Try turning on the drive's acoustic management...
Surprised Apple doesn't turn this on themselves.
Great stuff 'zz' and Jon.
I think the Mac mini can be 'grown' as a product, that much is clear although how exactly I'm not sure as I don't work for Apple. My idea was more like an iPod fused with a remote control...so you don't need a computer or TV screen to look through your iTunes files, and maybe you get extra visual feedback for DVD's, chapters, etc
I'm a bit confused as to what a media computer is...isn't it any computer which can play music and dvd's? Or does it have to have another quality? After all, you can connect most laptops to a TV to watch a movie. Big deal.
Another idea, the Sony pS2 was not that great but made a stab at being the focal media player in the living room (apart from that noisy fan). I think Microsoft were influenced by the PS2 screen interface (the way the elements animated, and glowed and sounded) when they came up with the media centre pc idea (a clever extension of XP OS)...is that what a media pc is, an extension to a normal OS which allows for a remote control?
Great stuff 'zz' and Jon.
- Just a reply to your question a media center in the classic term refers to PVR/DVR Features. I dont believe something is calssafied as a "MediaCenter" Unless it can record TV shows to a Harddrive (e.g.TIVO) as well as have other multimedia functions. At least that is what differetiates the desktop you have sitting at home that can play DVD's/MP3s etc.... If you can plug a cable line into your Video card, now thats a media center.
It's fascinating to see all these companies - software vendors, hardware vendors, and consumer products manufacturers - all approach the media-savvy living room from their unique perspectives.
I don't think any of the products we've seen thus far - XP Media Centre, PS2, Mini Mac - is anywhere close to the ideal. But we are clearly moving in that direction, and Apple's wise decision to strip the machine down and let the market figure it out could be its most brilliant move yet.
Time will clearly tell. I'm popping the popcorn already.
"I'm a bit confused as to what a media computer is...isn't it any computer which can play music and dvd's? Or does it have to have another quality? After all, you can connect most laptops to a TV to watch a movie. Big deal."
Yeah, until you try to actually STORE all those movies on that laptop. Good luck.
A "media center" or "media server" or whatever you want to call it is just a PC with a lot of media on it, a fast LAN/net connection (to serve it up), a gi-normous hard drive (something the Mac Mini lacks), and hopefully some software to both browse all this media with a nicely tuned interface, along with potentially a remote control and/or wireless KB/mouse. It's also hopefully very quiet. It's basically a somewhat specialized computer - I mean that's all most electronic devices we use these days are anyway (PDA's, iPods, etc. are just computers with different form factors designed to specialize in different things).
General-purpose PC's can do a lot of what media PC's can do, just not as well. That's true of a lot of specialized applications. You could just as easily say you're confused as to what a "gaming PC" is because you can play games on your laptop.
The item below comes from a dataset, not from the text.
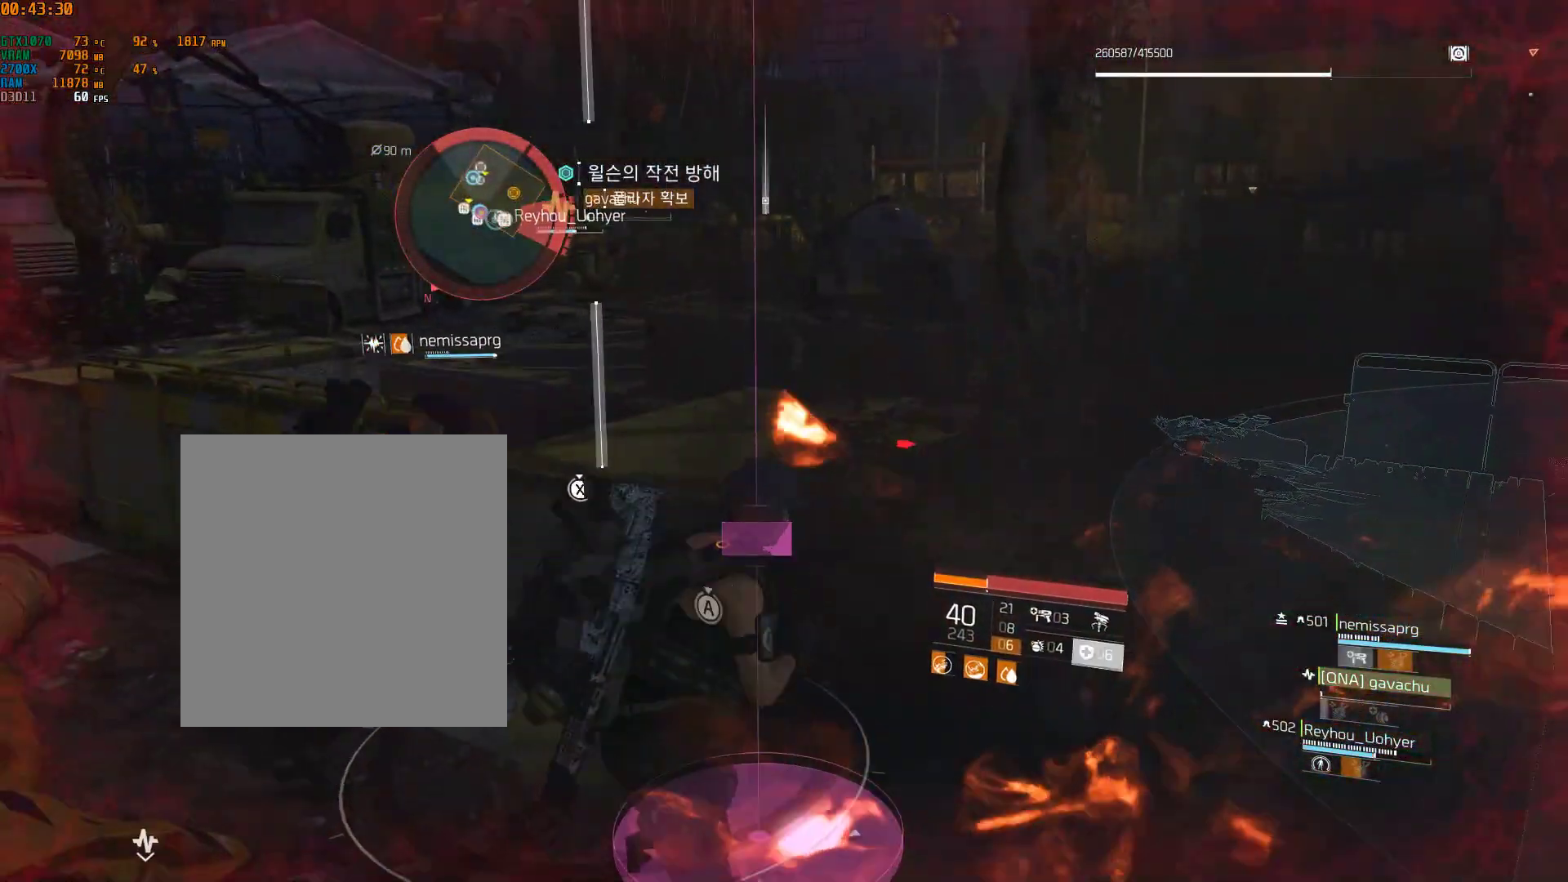
{"dt_ms": 500, "buttons": [], "left_stick": "up-left", "events": []}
Sure you can, but not that well. A true gaming PC that'll play all the latest and greatest games at high frame rates, high resolutions and with excellent image quality requires specialized hardware. It's the same with a media PC, it just requires different hardware and software that specializes in different areas.
I don't think the Mac Mini makes a very good media center because of its 2.5" hard drive, which limits capacity. A small form-factor PC with a 3.5" bay would be better - 250GB 3.5" hard drives are only $130 or so these days, whereas you can't get a 250GB drive for the Mac Mini at *any* price.
btw, yes I know you can hook up an external hard drive... but that sort of defeats the purpose of having this small box in the first place.
I agree with #3. I am not impressed so far with the ability of the mini to become a media center. It is missing many fundamental pieces (tuner, large HD capacity, Digital audio out) which all have to be added on via external boxes.
Suddenly the Mac mini is not so mini when there are 3 other boxes sitting on top it it.
i run a media center on my xbox, xbmc. my movies are stored on a headless pc which i stream wirelessy from. the pc has 4 massive hard-drives giving me over a terabyte of storage and i am already fast running out. even if there was a 400gb drive in the mini it still isn't large enough for serious use. i don't see how you could ever get enough storage in any one device to serve a full-time media center so you're going to be looking for external storage regardless.
personally, i'm going to buy a mac mini to replace my pc server and use the firewire port to chain hard-drives. and don't moan about 400 only firewire because that's more than adequate to deliver any form of encoded movie in real time.
To number 8 - don't EVER use the word gi-normous again!
Keep in mind that TiVo only usues 40-120 gig hard drives in those units. Although it would be nicer to have more space, I don't think people are looking to store their entire DVD collections on this thing, I think their looking for more of a TiVo like interface when it comes to the playback of video. Although a much larger HD would be nice, I don't think it is nessiarily a dealbreaker.
All of this is just too much work. The Mac Mini is just half baked. Having to add on all of this just to record and playback is nerve racking. And by the way...eyeTV 200 is just plain terrible. I bought it and tried every setting and tweak on my Mac G5 w/ 23 inch monitor and it just looked plain terrible. Until there is a complete solution from Apple, I am opting for a quality 17 inch HDTV ready flat panel TV (There is a new one coming out from Sony at $599) and a dvd-r/hd recorder. I will get all of the quality video and digital audio I can enjoy and burn dvds to boot! I know we all want to support Apple and the mini is quite cute, but its like trying to tow a mobile home with a Toyota Rav4!
i think some people ARE looking to store everything digitally. i definately am - i have every single episode of every series i want and every movie i want all on hard disk. i no longer have any video cassettes or dvds and i am really happy about that.
without tons of hard-disk storage i'd still have an annoying video or dvd collection lying messily all over the place. i'd also have to actually get off my ass to insert said items into the player whenever i wanted to watch them, yeuch.
Robert Cringely of PBS fame has focused exclusively on this topic for the past couple of weeks. If you do not already read him, follow these links for a couple of examples of some of the best tech-sector writing there is:
http://www.pbs.org/cringely/pulpit/pulpit20050120.html
http://www.pbs.org/cringely/pulpit/pulpit20050127.html
I too use xbox media center and perfectly happy with it. And i think it's a much better solution, since it's a lot cheaper. True, there are legality questions when it comes to using a hacked XBOX, but it's a perfect application with new features getting added to all the time.
Pining for a Mac-based media center is years old. That it's gained a feverish pitch only now is *solely* a justification for buying a Mac Mini, especially as a second computer. Where were all of these Mac HTPC projects a month ago?
The question that needs asking: Is a media center a CE device or do we need the fully capabilities of OS X in the livingroom? Working (iLiving?) from my couch might be novel but I think the device we're hoping for will come from another division of Apple.
Just as a point of reference, playing around with it in the Palo Alto Apple Computer store, I found that the base configuration Mac Mini was unable to play Apple's standard Garage Band demo, giving an error message to the effect that there were too many tracks to be processed in real time.
#14, what made EyeTV 200 so terrible? What was the highest quality that it's capable of watching or recording in? Is it comparable to vhs? Thanks.